WordPress CMS is one of the most user-friendly platforms enabling developers as well as non-developers to customise and publish content easily. Nevertheless, that doesn’t mean it’s entirely infallible. Web owners should be aware of several mistakes when working with WordPress that could compromise the performance and security of the website. Even the most experienced WordPress developer could easily overlook it.
I have been working with WordPress CMS (content management system) for the past 5 years. I’d like to kick off this year’s first blog post with a continuation of the WordPress series. Previously, we looked at the advantages of using WordPress for your website. Putting this list together helps beginners as well as the experienced content builder to avoid common WordPress blunders. Ready to get started? We begin by looking at 8 factors to avoid when dealing with a WordPress site.
Mistake 1: Not having regular backups
Do not underestimate the power of backups. They might be inconvenient and easily forgettable but if you ever make an update on your website and the entire site goes down. You will realise that you might need to roll back to a backup otherwise you will face the distress of losing data. Therefore, always have proper back up for your website or take advantage of free WordPress plugins that can automatically run backups for you.
Mistake 2: Failing to update your WordPress PHP & Plugins
The core developers of WordPress never stop to improve the security of WordPress. Many websites are using the scripting language called PHP, the latest version of PHP 7 that offers better prevention and performance of vulnerability security. If you run on an older version such as PHP 5.6, you will most likely experience errors if you try to install a new version of an outdated theme or plugin and potentially keep your website from working to its fullest potential. To update your PHP, simply just log into your hosting account and check your PHP version from PHP settings or PHP configuration. Similarly, the same goes for plugins. Simply just update it from the WordPress backend or from the plugins page.
Mistake 3: Hoarding onto plugins that you don’t utilise
Plugins are like a functionality extension that contributes to adding new features to your website. Personally, I feel it’s not a major issue to have a lot of plugins as WordPress is meant to be a platform that allows multiple plugins. However, while most plugins are helpful, keep in mind that each plugin takes up space that could have a significant impact on the speed or security of your website. Furthermore, another problem is how these plugins interact with other plugins or the system. Make sure you check your plugin section regularly and remove any unused ones, as well as ensure that they are updated routinely within the testing environment before updating the live site. That being said, we move on to the next mistake.

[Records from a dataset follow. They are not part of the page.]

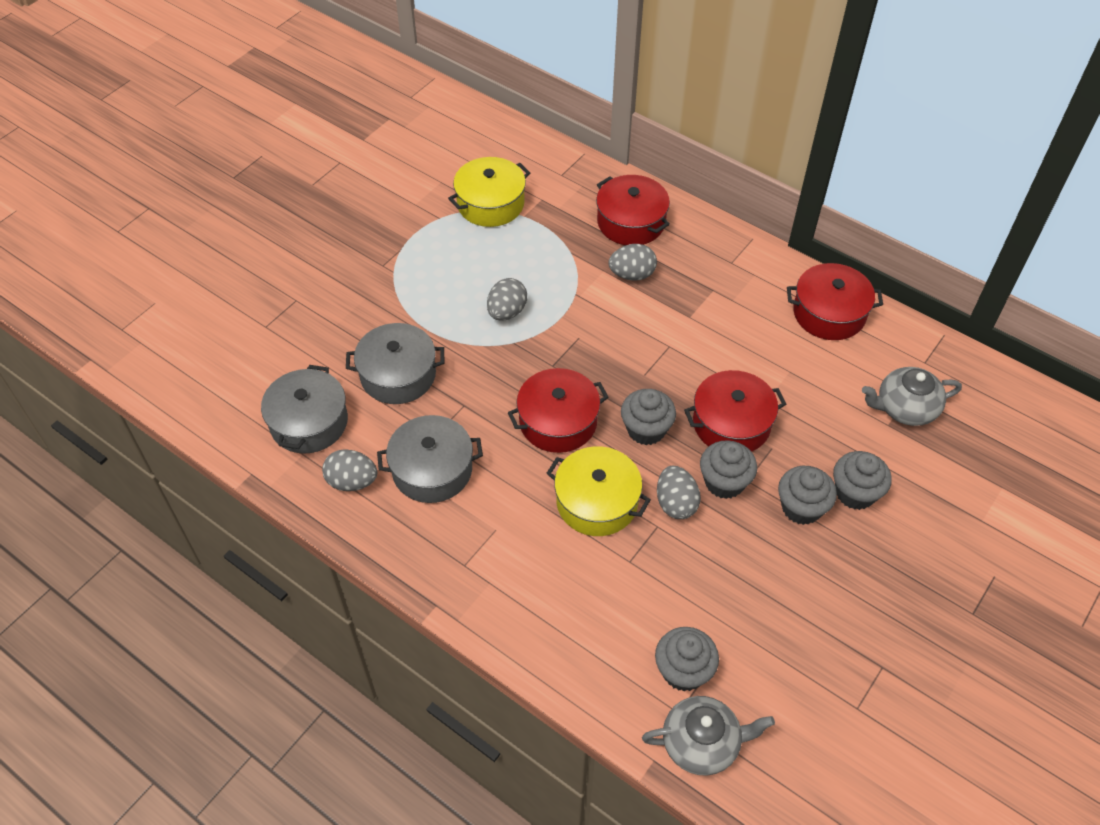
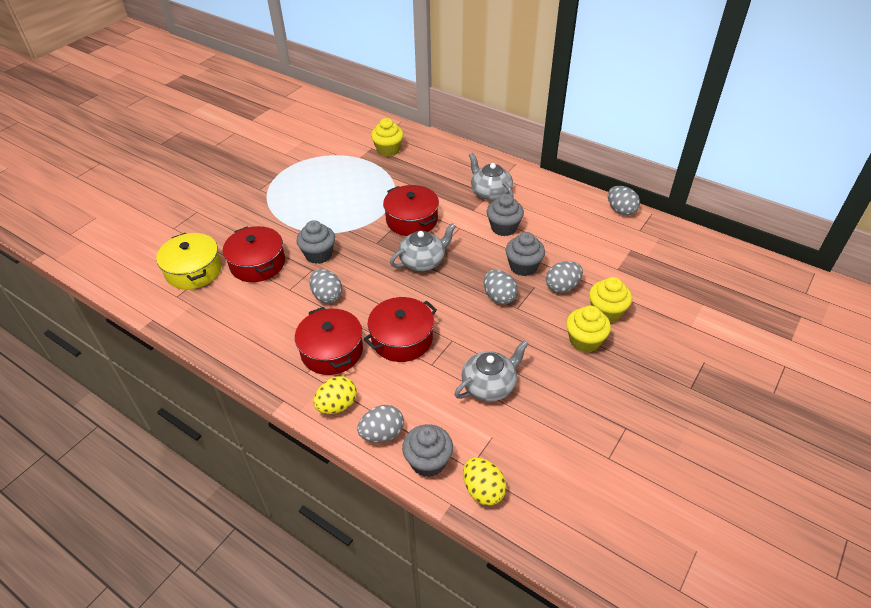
grey cupcake: 5 -> 4
grey egg: 4 -> 5
grey pot: 3 -> 0
grey teapot: 2 -> 3
yellow cupcake: 0 -> 3
yellow egg: 0 -> 2
yellow pot: 2 -> 1

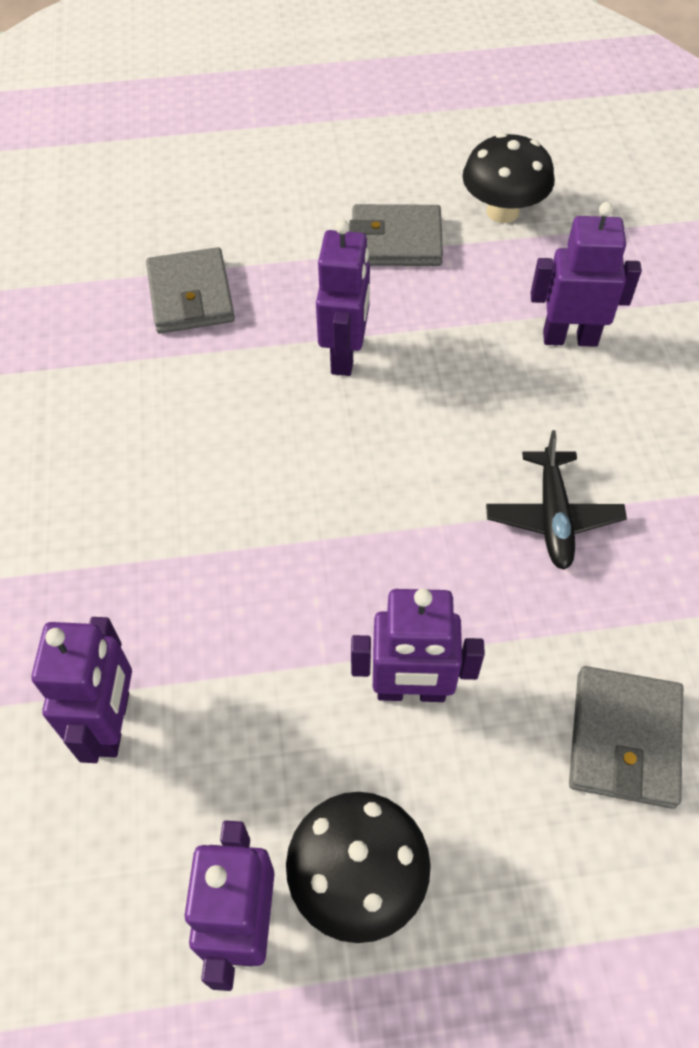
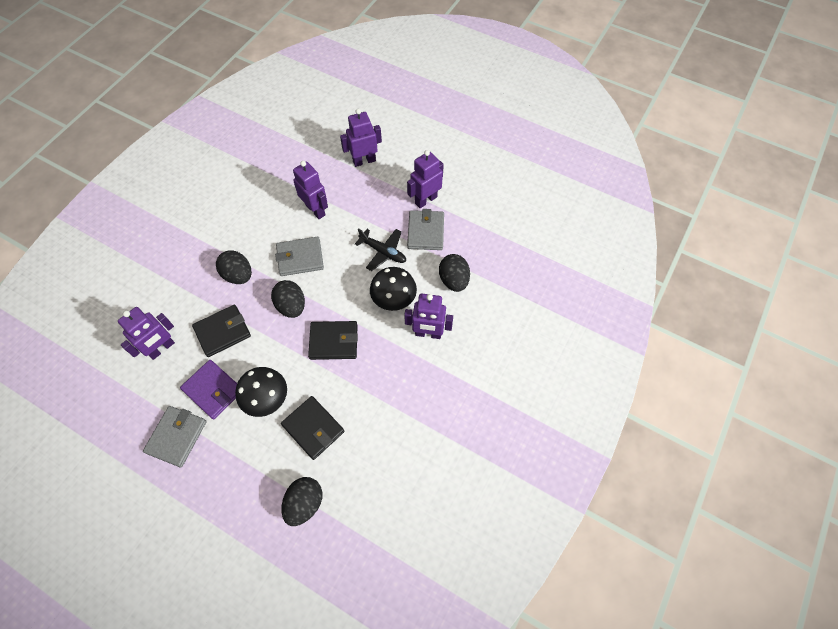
black egg: 0 -> 4
black wallet: 0 -> 3
purple wallet: 0 -> 1

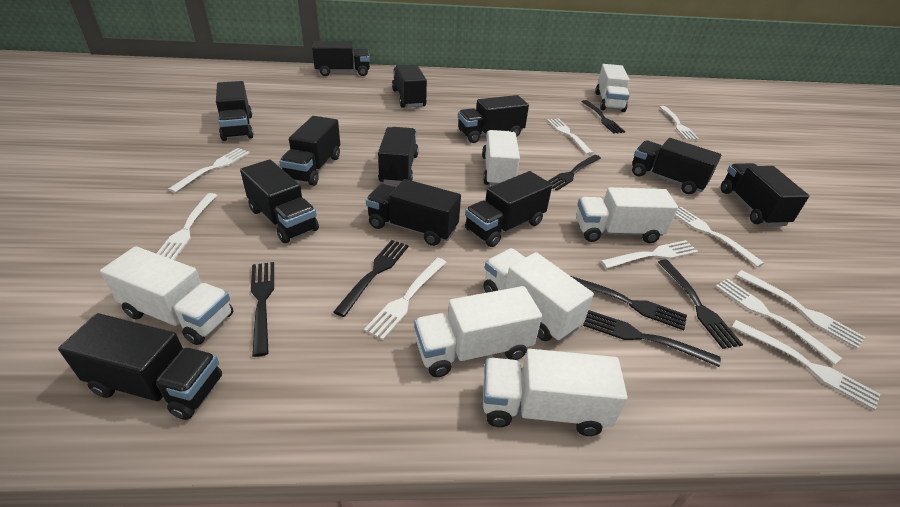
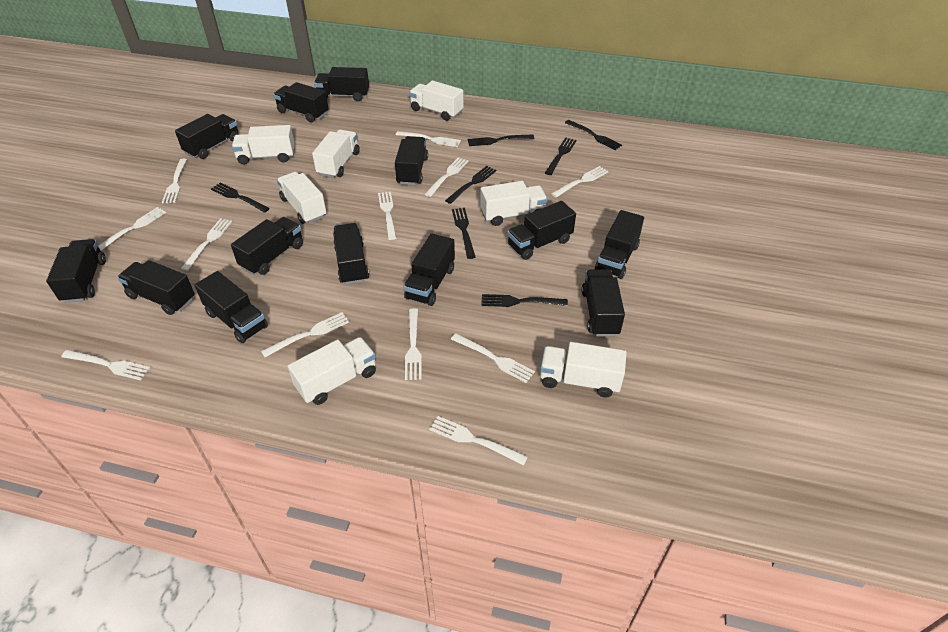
black truck: 12 -> 13
white fork: 10 -> 12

Mistake 4: Neglect of staging environment for testings
A staging environment is a separate place with restricted access that allows you to make amendments and testings before implementing it to your live site. Instead of updating your changes on the live site, you should test it within the staging environment. This helps you to avoid any errors that could be prevented on the working live site and affect your SEO rankings and sales. SEO (search engine optimisation) refers to making modifications to your website in order to improve organic search results on search engines and boost the visibility of the website.
Mistake 5: Disregard security measures such as changing the default username
The default username is “admin” when you implement WordPress installation. Taking this into account, it’s easy for hackers to find the loophole and apply a brute force attack to take over your website. Simply ensure that you use a different username and use a combination of letters, numbers and special characters for your password. Install security plugins such as iThemes security to secure your website and keep the bad guys at bay.
Mistake 6: Using the default settings
In short, permalinks (also known as permanent links) are the way your site’s URL is structured leading to different pages and posts. Without updating it, it would have a short structure that could affect SEO. Hence it is important to ensure that the permalink contains keywords which improve overall SEO for the site.
A comparison of two permalinks:
Poor permalink structure: https://amelia.sg/?post=1234
Proper permalink structure: https://amelia.sg/blog/frequent-wordpress-mistakes-to-avoid-in-2019
For the sake of SEO, head over to the “Settings” and then “Permalinks” to select the “Post Name” from the list provided.
Mistake 7: Not optimising large graphics file size for SEO
Graphics and images are important content that helps to provide visual signs and reinforce your brand identity. Like descriptions and keywords, they are also important for SEO. Uploading large size images will help load slower performance site speeds and cost higher bounce rates. Therefore, to maintain a smooth running website, it is essential to always optimise your images for the website.
Mistake 8: Overlooking Google Analytics for SEO
As mentioned earlier, SEO (search engine optimization) refers to making changes to your website to improve search engine organic search results. It is worth looking into and investing in SEO tools or strategies. You can start using Google Analytics first if you are unsure of where to start. It provides valuable insights into your WordPress website and is cost-effective for beginners as it is free.
This concludes the WordPress post series. Because I’ve learnt from these mistakes, today I’m sharing them with you. Don’t feel bad if you’ve made several of those mistakes already. Whether you’re building your own or keeping one, learning common errors in WordPress can save you time from unnecessary troubleshooting.